- PROBLEM
Output the complete passage on ASTM water purity types verbatim, with no changes.

- EXERCISE PASSAGE
::::::
Water quality parameters for ASTM types
Parameter | Type I* | Type II** | Type III*** | Type IV |
Conductivity (μS/cm) at 25oC, max | 0.056 | 1.0 | 0.25 | 5.0 |
Resistivity (MΩ-cm) at 25oC, max | 18.0 | 1.0 | 4.0 | 0.2 |
pH at 25oC | – | – | – | 5.0–8.0 |
TOC (μg/l), max | 50 | 50 | 200 | No limit |
Sodium (μg/l), max | 1 | 5 | 10 | 50 |
Silica (μg/l), max | 3 | 3 | 500 | No limit |
Chloride (μg/l), max | 1 | 5 | 10 | 50 |
*Requires use of 0.2 μm membrane filter; **Prepared by distillation; ***Requires the use of 0.45 μm membrane filter.
As you can see, understanding choosing which pure water type you will use could quickly get confusing!
Thankfully, when you choose an ELGA water purification system, you can rely on it to deliver the level of purity you need, whether that is Type 1, 2 or 3 water.
Check out our case studies section to see how ELGA LabWater has been used in different real-life laboratory settings.
Find the right ELGA LabWater product for your application needs
FAQs
- What's the difference between Type I, II, and III water?
Type I, II, and III water differ in purity level, purification method, and intended use. Type I (ultrapure) water has a resistivity of 18.2 MΩ·cm at 25 °C, TOC <10 ppb, and bacterial count <10 CFU/ml — suitable for HPLC, ICP-MS, PCR, and cell culture. Type II is typically produced by reverse osmosis (RO) plus deionization and used for general lab practices, microbiological analysis, and buffer preparation. Type III is used for glassware rinsing, autoclave feed, and as feedwater for higher-purity systems.
- Which ELGA system produces Type I ultrapure water?
::::::
(Dataset entries)
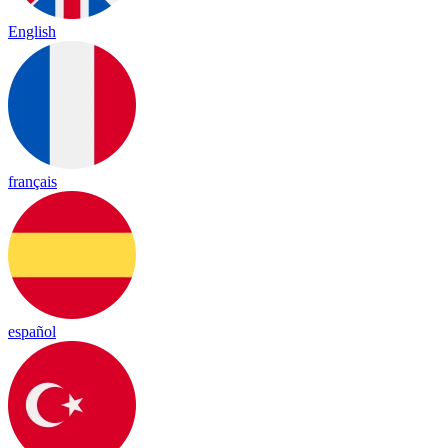
English
français
español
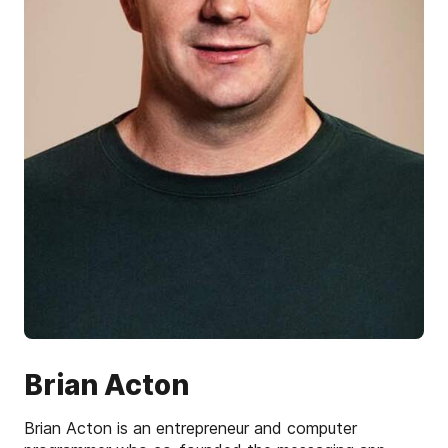
Brian Acton
Brian Acton is an entrepreneur and computer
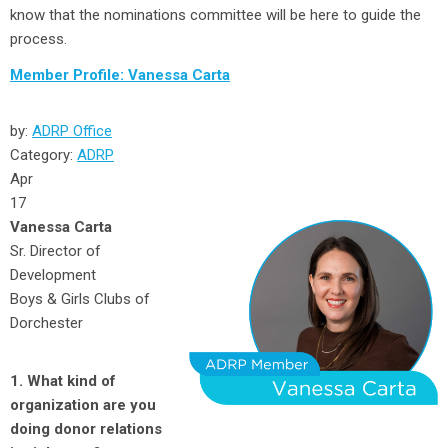
know that the nominations committee will be here to guide the
process.
Member Profile: Vanessa Carta
by:
ADRP Office
Category:
ADRP
Apr
17
Vanessa Carta
Sr. Director of
Development
Boys & Girls Clubs of
Dorchester
1. What kind of
organization are you
doing donor relations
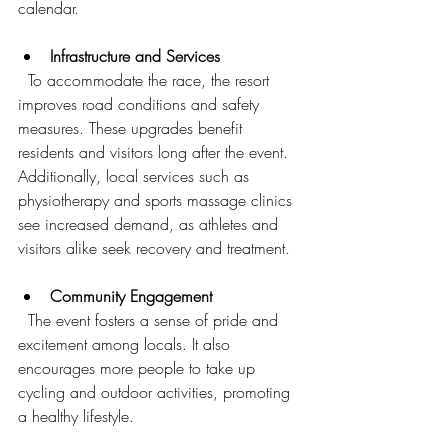
calendar.
Infrastructure and Services
  To accommodate the race, the resort 
improves road conditions and safety 
measures. These upgrades benefit 
residents and visitors long after the event. 
Additionally, local services such as 
physiotherapy and sports massage clinics 
see increased demand, as athletes and 
visitors alike seek recovery and treatment.
Community Engagement
  The event fosters a sense of pride and 
excitement among locals. It also 
encourages more people to take up 
cycling and outdoor activities, promoting 
a healthy lifestyle.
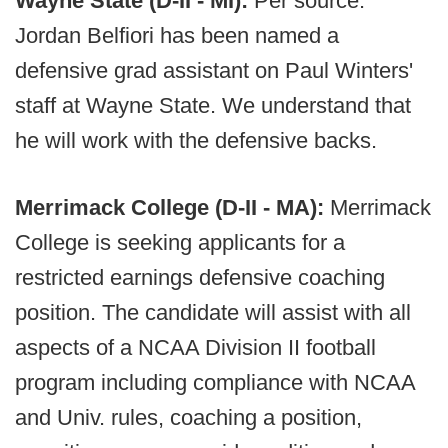
Wayne State (D-II - MI):
Per source.
Jordan Belfiori has been named a
defensive grad assistant on Paul Winters'
staff at Wayne State. We understand that
he will work with the defensive backs.
Merrimack College (D-II - MA):
Merrimack
College is seeking applicants for a
restricted earnings defensive coaching
position. The candidate will assist with all
aspects of a NCAA Division II football
program including compliance with NCAA
and Univ. rules, coaching a position,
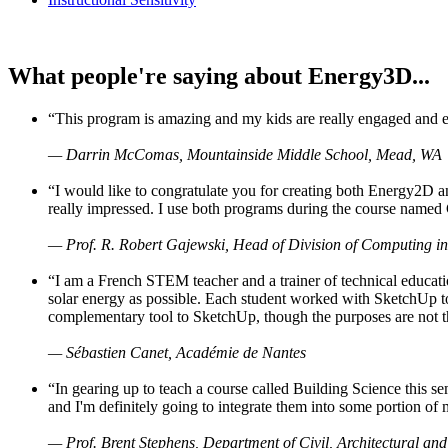
What people're saying about Energy3D...
“This program is amazing and my kids are really engaged and ent
— Darrin McComas, Mountainside Middle School, Mead, WA
“I would like to congratulate you for creating both Energy2D a
really impressed. I use both programs during the course named 
— Prof. R. Robert Gajewski, Head of Division of Computing in
“I am a French STEM teacher and a trainer of technical educati
solar energy as possible. Each student worked with SketchUp to
complementary tool to SketchUp, though the purposes are not the s
— Sébastien Canet, Académie de Nantes
“In gearing up to teach a course called Building Science this
and I'm definitely going to integrate them into some portion of 
— Prof. Brent Stephens, Department of Civil, Architectural and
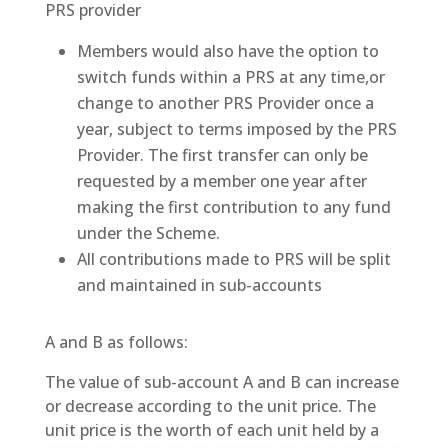
PRS provider
Members would also have the option to
switch funds within a PRS at any time,or
change to another PRS Provider once a
year, subject to terms imposed by the PRS
Provider. The first transfer can only be
requested by a member one year after
making the first contribution to any fund
under the Scheme.
All contributions made to PRS will be split
and maintained in sub-accounts
A and B as follows:
The value of sub-account A and B can increase
or decrease according to the unit price. The
unit price is the worth of each unit held by a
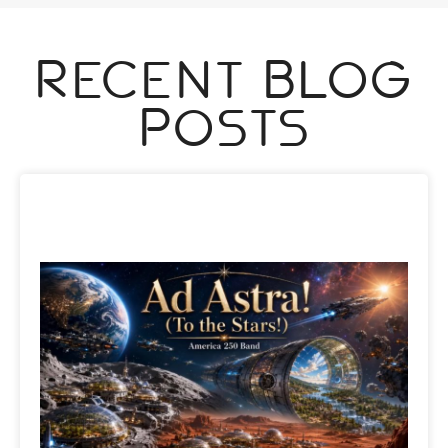
Recent Blog
Posts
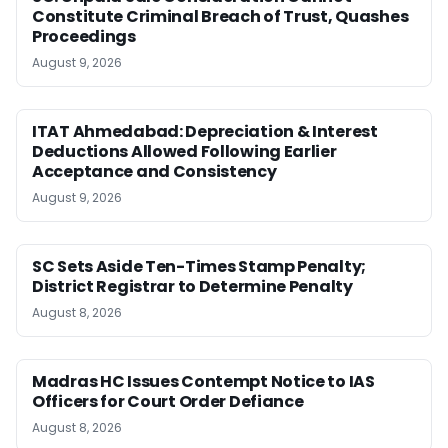
Constitute Criminal Breach of Trust, Quashes
Proceedings
August 9, 2026
ITAT Ahmedabad: Depreciation & Interest
Deductions Allowed Following Earlier
Acceptance and Consistency
August 9, 2026
SC Sets Aside Ten-Times Stamp Penalty;
District Registrar to Determine Penalty
August 8, 2026
Madras HC Issues Contempt Notice to IAS
Officers for Court Order Defiance
August 8, 2026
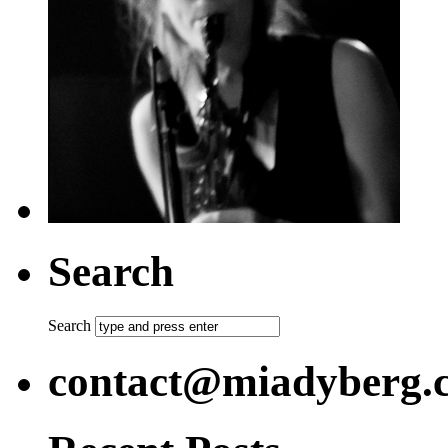
Search
Search
contact@miadyberg.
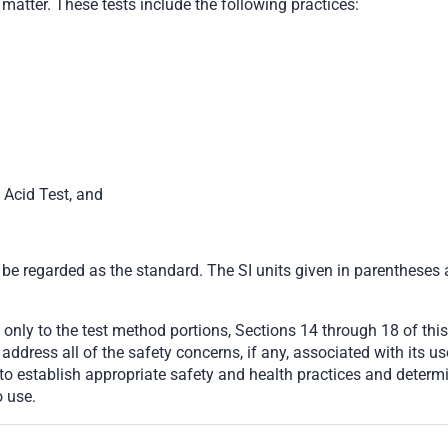
matter. These tests include the following practices:
c Acid Test, and
 be regarded as the standard. The SI units given in parentheses 
only to the test method portions, Sections 14 through 18 of this
ddress all of the safety concerns, if any, associated with its use
d to establish appropriate safety and health practices and determ
o use.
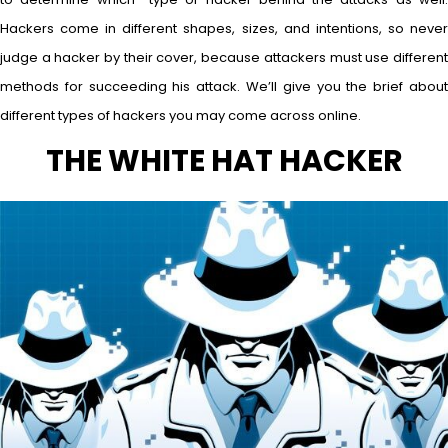
Hackers come in different shapes, sizes, and intentions, so never
judge a hacker by their cover, because attackers must use different
methods for succeeding his attack. We’ll give you the brief about
different types of hackers you may come across online.
THE WHITE HAT HACKER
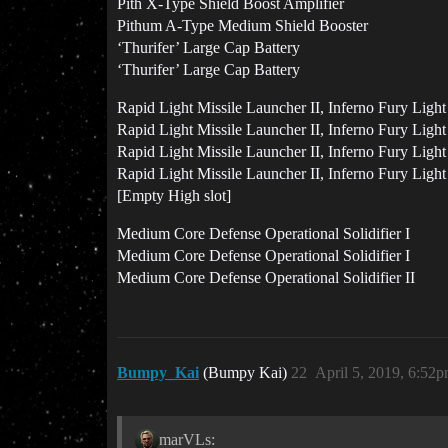
Pith X-Type Shield Boost Amplifier
Pithum A-Type Medium Shield Booster
‘Thurifer’ Large Cap Battery
‘Thurifer’ Large Cap Battery
Rapid Light Missile Launcher II, Inferno Fury Light
Rapid Light Missile Launcher II, Inferno Fury Light
Rapid Light Missile Launcher II, Inferno Fury Light
Rapid Light Missile Launcher II, Inferno Fury Light
[Empty High slot]
Medium Core Defense Operational Solidifier I
Medium Core Defense Operational Solidifier I
Medium Core Defense Operational Solidifier II
Bumpy_Kai
(Bumpy Kai)
22
April 5, 2019, 6:52
marVLs:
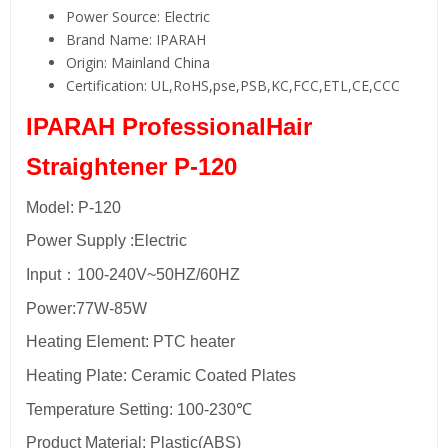
Power Source:
Electric
Brand Name:
IPARAH
Origin:
Mainland China
Certification:
UL,RoHS,pse,PSB,KC,FCC,ETL,CE,CCC
IPARAH ProfessionalHair
Straightener P-120
Model: P-120
Power Supply :Electric
Input：100-240V~50HZ/60HZ
Power:77W-85W
Heating Element: PTC heater
Heating Plate: Ceramic Coated Plates
Temperature Setting: 100-230℃
Product Material: Plastic(ABS)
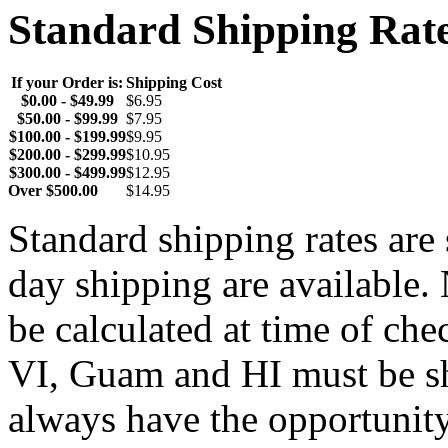
Standard Shipping Rat
If your Order is:
Shipping Cost
$0.00 - $49.99
$6.95
$50.00 - $99.99
$7.95
$100.00 - $199.99
$9.95
$200.00 - $299.99
$10.95
$300.00 - $499.99
$12.95
Over $500.00
$14.95
Standard shipping rates ar
day shipping are available.
be calculated at time of ch
VI, Guam and HI must be sh
always have the opportunity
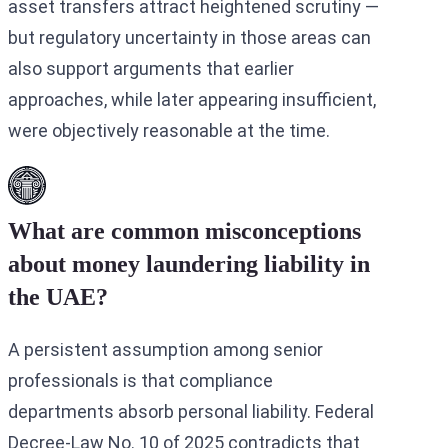
asset transfers attract heightened scrutiny —
but regulatory uncertainty in those areas can
also support arguments that earlier
approaches, while later appearing insufficient,
were objectively reasonable at the time.
What are common misconceptions
about money laundering liability in
the UAE?
A persistent assumption among senior
professionals is that compliance
departments absorb personal liability. Federal
Decree-Law No. 10 of 2025 contradicts that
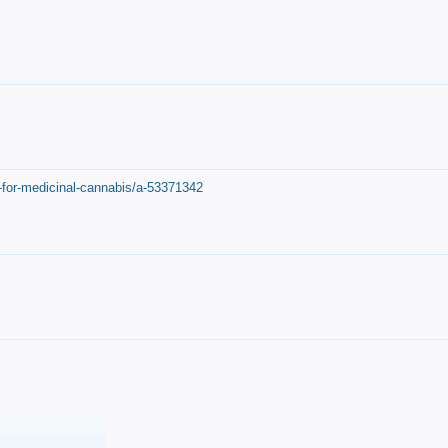
-for-medicinal-cannabis/a-53371342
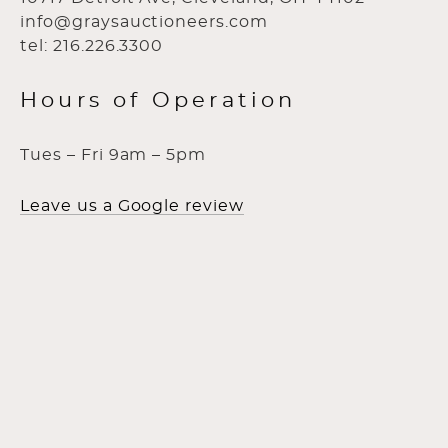
info@graysauctioneers.com
tel: 216.226.3300
Hours of Operation
Tues – Fri 9am – 5pm
Leave us a Google review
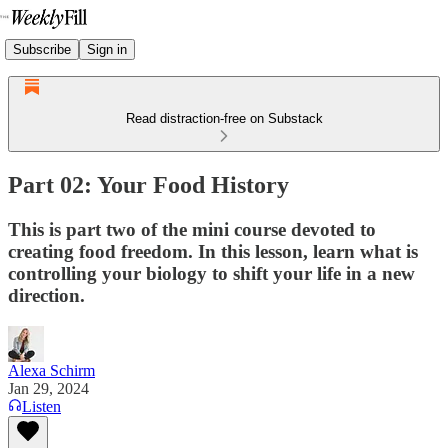
Subscribe
Sign in
Read distraction-free on Substack
Part 02: Your Food History
This is part two of the mini course devoted to
creating food freedom. In this lesson, learn what is
controlling your biology to shift your life in a new
direction.
Alexa Schirm
Jan 29, 2024
Listen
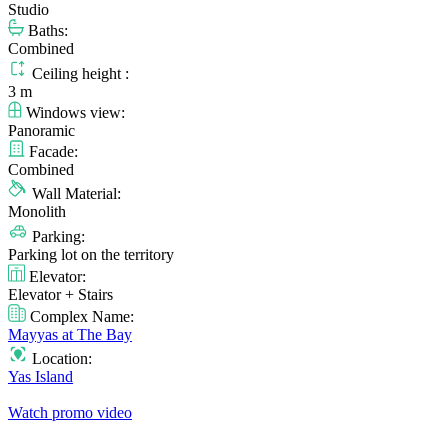
Studio
Baths:
Combined
Ceiling height :
3 m
Windows view:
Panoramic
Facade:
Combined
Wall Material:
Monolith
Parking:
Parking lot on the territory
Elevator:
Elevator + Stairs
Complex Name:
Mayyas at The Bay
Location:
Yas Island
Watch promo video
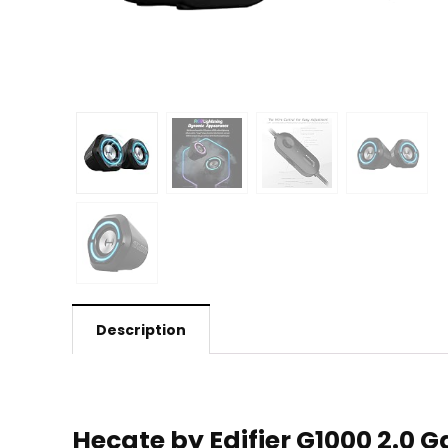
Description
Hecate by Edifier G1000 2.0 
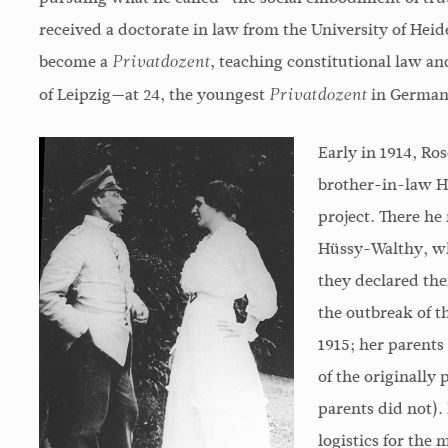
received a doctorate in law from the University of Heide
become a
, teaching constitutional law and
Privatdozent
of Leipzig—at 24, the youngest
in Germany
Privatdozent
Early in 1914, Ro
brother-in-law 
project. There h
Hüssy-Walthy, wh
they declared th
the outbreak of t
1915; her parents
of the originally
parents did not). 
logistics for the 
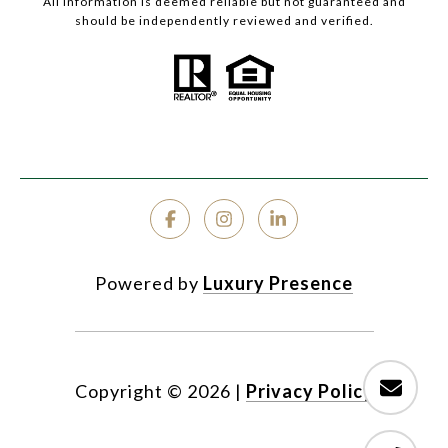
All information is deemed reliable but not guaranteed and
should be independently reviewed and verified.
Powered by
Luxury Presence
Copyright ©
2026
|
Privacy Policy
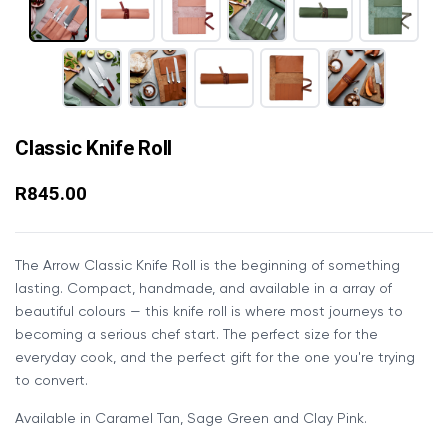
Classic Knife Roll
R845.00
The Arrow Classic Knife Roll is the beginning of something
lasting. Compact, handmade, and available in a array of
beautiful colours — this knife roll is where most journeys to
becoming a serious chef start. The perfect size for the
everyday cook, and the perfect gift for the one you're trying
to convert.
Available in Caramel Tan, Sage Green and Clay Pink.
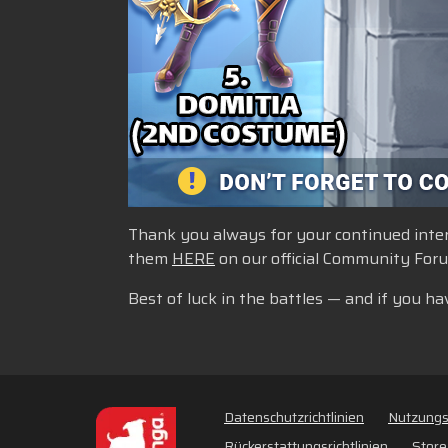
Thank you always for your continued intere
them
HERE
on our official Community For
Best of luck in the battles — and if you ha
Datenschutzrichtlinien
Nutzung
Rückerstattungsrichtlinien
Store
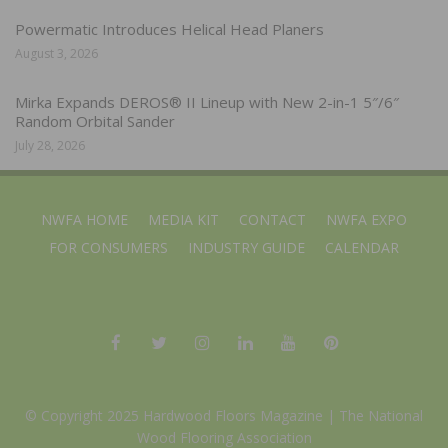
Powermatic Introduces Helical Head Planers
August 3, 2026
Mirka Expands DEROS® II Lineup with New 2-in-1 5″/6″
Random Orbital Sander
July 28, 2026
NWFA HOME
MEDIA KIT
CONTACT
NWFA EXPO
FOR CONSUMERS
INDUSTRY GUIDE
CALENDAR
© Copyright 2025 Hardwood Floors Magazine |
The National
Wood Flooring Association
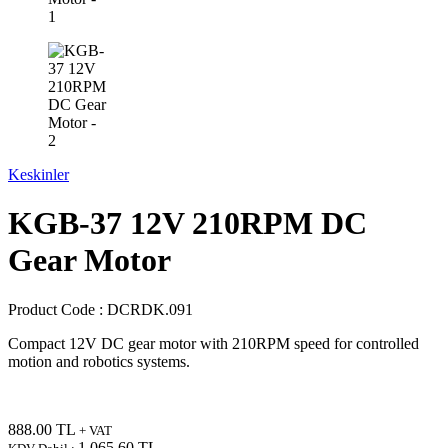
Keskinler
KGB-37 12V 210RPM DC
Gear Motor
Product Code :
DCRDK.091
Compact 12V DC gear motor with 210RPM speed for controlled
motion and robotics systems.
888.00
TL
+ VAT
1,065.60
TL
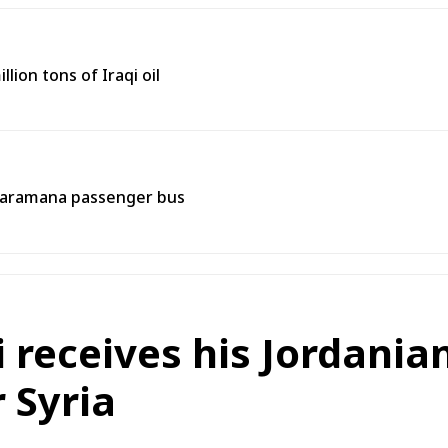
lion tons of Iraqi oil
 Jaramana passenger bus
i receives his Jordani
 Syria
::::::
- PROBLEM SOLUTION
Water quality parameters for ASTM types
Parameter | Type I* | Type II** | Type III*** | Type IV |
Conductivity (μS/cm) at 25oC, max | 0.056 | 1.0 | 0.25 | 5.0 |
Resistivity (MΩ-cm) at 25oC, max | 18.0 | 1.0 | 4.0 | 0.2 |
pH at 25oC | – | – | – | 5.0–8.0 |
TOC (μg/l), max | 50 | 50 | 200 | No limit |
Sodium (μg/l), max | 1 | 5 | 10 | 50 |
Silica (μg/l), max | 3 | 3 | 500 | No limit |
Chloride (μg/l), max | 1 | 5 | 10 | 50 |
*Requires use of 0.2 μm membrane filter; **Prepared by distillation; ***Requires the use of 0.45 μm membrane filter.
As you can see, understanding choosing which pure water type you will use could quickly get confusing!
Thankfully, when you choose an ELGA water purification system, you can rely on it to deliver the level of purity you need, whether that is Type 1, 2 or 3 water.
Check out our case studies section to see how ELGA LabWater has been used in different real-life laboratory settings.
Find the right ELGA LabWater product for your application needs
FAQs
- What's the difference between Type I, II, and III water?
Type I, II, and III water differ in purity level, purification method, and intended use. Type I (ultrapure) water has a resistivity of 18.2 MΩ·cm at 25 °C, TOC <10 ppb, and bacterial count <10 CFU/ml — suitable for HPLC, ICP-MS, PCR, and cell culture. Type II is typically produced by reverse osmosis (RO) plus deionization and used for general lab practices, microbiological analysis, and buffer preparation. Type III is used for glassware rinsing, autoclave feed, and as feedwater for higher-purity systems.
- Which ELGA system produces Type I ultrapure water?